在我们的大脑中,学习是神经元间形成和巩固关系的过程。深度学习系统采用的方法与此类似,以至于这种系统一度被称为“神经网络”。系统在软件中设置了数十亿个节点和连结,使用对弈实例组成的“训练集合”来强化刺激(一盘正在进行的围棋)和反应(下一步棋)的连结,然后让系统接收一次新的刺激,看看它的反应是什么。通过另一种叫做“强化学习”的技术,AlphaGo还和自己下了几百万盘棋,从而记住哪些走法和策略是有效的。 Deep learning and reinforcement learning have both been around for a while, but until recently it was not at all clear how powerful they were, and how far they could be extended. In fact, it’s still not,
but applications are improving at a gallop, with no end in sight. And the applications are broad, including speech recognition, credit card fraud detection, and radiology and pathology. Machines can now recognize faces and drive cars, two of the examples that Polanyi himself noted as areas where we know more than we can tell.

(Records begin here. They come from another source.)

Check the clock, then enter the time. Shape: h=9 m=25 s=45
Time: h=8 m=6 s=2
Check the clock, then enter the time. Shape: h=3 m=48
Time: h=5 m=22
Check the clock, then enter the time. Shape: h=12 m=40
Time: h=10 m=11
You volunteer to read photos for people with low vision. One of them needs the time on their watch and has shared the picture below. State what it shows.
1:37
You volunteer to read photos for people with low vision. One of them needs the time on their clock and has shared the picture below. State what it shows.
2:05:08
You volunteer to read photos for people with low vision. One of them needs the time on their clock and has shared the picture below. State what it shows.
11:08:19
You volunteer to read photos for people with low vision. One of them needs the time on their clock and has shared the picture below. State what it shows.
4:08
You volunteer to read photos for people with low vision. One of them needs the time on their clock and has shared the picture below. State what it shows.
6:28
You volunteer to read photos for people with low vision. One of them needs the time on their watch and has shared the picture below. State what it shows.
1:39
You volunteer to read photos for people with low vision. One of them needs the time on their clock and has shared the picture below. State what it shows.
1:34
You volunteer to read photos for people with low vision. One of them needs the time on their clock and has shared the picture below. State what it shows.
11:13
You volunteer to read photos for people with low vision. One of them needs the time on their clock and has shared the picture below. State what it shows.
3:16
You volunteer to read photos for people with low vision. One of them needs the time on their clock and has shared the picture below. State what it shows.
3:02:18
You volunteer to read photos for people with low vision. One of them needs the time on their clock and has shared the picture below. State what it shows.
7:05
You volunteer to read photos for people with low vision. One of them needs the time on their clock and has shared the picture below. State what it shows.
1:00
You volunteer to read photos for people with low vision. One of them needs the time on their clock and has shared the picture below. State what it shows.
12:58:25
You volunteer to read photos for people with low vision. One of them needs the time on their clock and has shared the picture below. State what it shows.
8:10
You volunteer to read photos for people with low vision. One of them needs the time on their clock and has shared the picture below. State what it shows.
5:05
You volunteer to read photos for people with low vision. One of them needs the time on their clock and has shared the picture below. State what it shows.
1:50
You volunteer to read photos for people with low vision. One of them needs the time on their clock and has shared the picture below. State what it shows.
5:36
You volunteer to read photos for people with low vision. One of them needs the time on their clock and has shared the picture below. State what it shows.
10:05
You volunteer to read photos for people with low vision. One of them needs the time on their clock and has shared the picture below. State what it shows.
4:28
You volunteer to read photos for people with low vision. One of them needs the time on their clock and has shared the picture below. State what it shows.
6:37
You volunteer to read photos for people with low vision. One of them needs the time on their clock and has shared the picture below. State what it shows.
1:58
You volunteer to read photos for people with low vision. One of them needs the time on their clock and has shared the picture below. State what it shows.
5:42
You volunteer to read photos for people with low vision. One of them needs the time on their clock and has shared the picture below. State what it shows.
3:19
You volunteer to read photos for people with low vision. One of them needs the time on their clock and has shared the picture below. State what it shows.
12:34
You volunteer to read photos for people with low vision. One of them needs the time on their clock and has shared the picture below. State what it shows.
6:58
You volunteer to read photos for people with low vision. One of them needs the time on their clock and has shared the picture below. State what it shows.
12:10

We still have a long way to go, but the implications are profound. As when James Watt introduced his steam engine 240 years ago, technology-fueled changes will ripple throughout our economy in the years ahead, but there is no guarantee that everyone will benefit equally. Understanding and addressing the societal challenges brought on by rapid technological progress remain tasks that no machine can do for us.
我们还有很长的路要走,但潜能是十分可观的。就像240年前詹姆斯·瓦特(James Watt)首次推出蒸汽机,技术推动的变革在未来几年里将会波及我们的整个经济,但不能保证每个人都能从中得到同等的好处。快速的技术进步带来的社会挑战,依然是需要我们去理解和应对的,这方面不能指望机器。